## About this exercise
Everything in the listing must be repeated exactly, apart from the images.

## Stored data
>>>

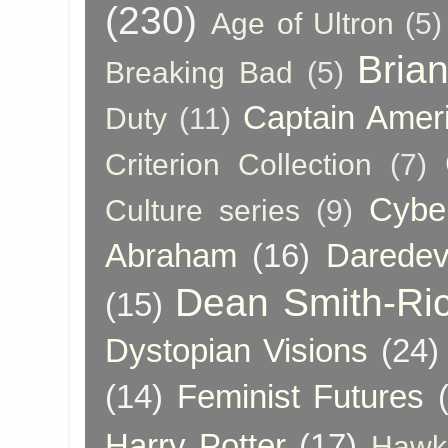
(230)
Age of Ultron
(5)
Bria
Breaking Bad
(5)
Captain Amer
Duty
(11)
Criterion Collection
(7)
Cybe
Culture series
(9)
Abraham
(16)
Daredev
Dean Smith-Ri
(15)
Dystopian Visions
(24)
(14)
Feminist Futures
Harry Potter
(17)
Hawk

<<<

## Expected answer
(230)
Age of Ultron
(5)
Bria
Breaking Bad
(5)
Captain Amer
Duty
(11)
Criterion Collection
(7)
Cybe
Culture series
(9)
Abraham
(16)
Daredev
Dean Smith-Ri
(15)
Dystopian Visions
(24)
(14)
Feminist Futures
Harry Potter
(17)
Hawk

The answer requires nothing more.